Blakeyboy is doing a very good job of explaining how proper bullet weight and construction relative to diameter can do more than enough damage out up to 500 yards to lay out big game, which he also has, and make anything bigger simply unneccesary.

Its a mix of bullet size, construction, SD, how the SD changes. Looking at any one component therein does not tell the story.

Honestly within 200 yards I'd rather shoot deer or moose with a 30-06 and tougher constructed bullet because they do LESS damage than the 77gr TMK or the 123gr ELD-M lol
 
I think tactical was saying similar just different words no?

I also added some edit on my post above fyi.

terminal ballistics is a subjective dumpster fire to discuss lol
 
I think tactical was saying similar just different words no?

I also added some edit on my post above fyi.

terminal ballistics is a subjective dumpster fire to discuss lol

Perhaps, I think my issue was that I perceived him as saying that bigger calibers will kill better than say the 77r TMK, 123gr ELD-M and are needed on big game, etc which I strongly disagree with. Especially if tougher bullet construction comes into play.

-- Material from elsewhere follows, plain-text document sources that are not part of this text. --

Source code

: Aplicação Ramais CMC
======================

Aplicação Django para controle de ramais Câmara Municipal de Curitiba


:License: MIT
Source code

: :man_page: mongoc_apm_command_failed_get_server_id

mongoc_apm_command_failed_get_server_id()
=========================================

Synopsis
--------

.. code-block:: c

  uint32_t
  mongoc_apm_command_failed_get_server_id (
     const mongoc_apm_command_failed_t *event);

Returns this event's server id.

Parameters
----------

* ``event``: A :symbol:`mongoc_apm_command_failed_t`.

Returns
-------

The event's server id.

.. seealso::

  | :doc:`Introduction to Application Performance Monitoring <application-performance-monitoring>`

Once you reach a certain degree of blowing the heck out of something inside, I am good with it lol.
 
gotcha, betting the assumptions are more similar than not, just how one words it but understands it same, agree, bigger caliber with crap sd and construction for game intended will easily get outside of a good performance window for game intended, there's more to the subject than just a couple points like caliber...so that I agree with, he's right and worded it great on that sd retention and exponential increase of sd reduction with higher velocity, I think it's similar on inflight ballistics also correct? been a minute since I looked at it but like hot water freezes faster than cold, faster bullets are quicker to slow than launching them slower, same idea on when swimming starts, and what we're talking about with construction type for impact velocities and sd reduction rates

and around we go with this subjective dumpster fire we call terminal ballistics lol, I think good inputs by all so far, the mass consciousness is growing the right direction ;)
 
Yep, he has it, I just don't see what the point of it was re: anything I said

Distilling things down to simple thesis statements rather than wall of text might at this point be helpful.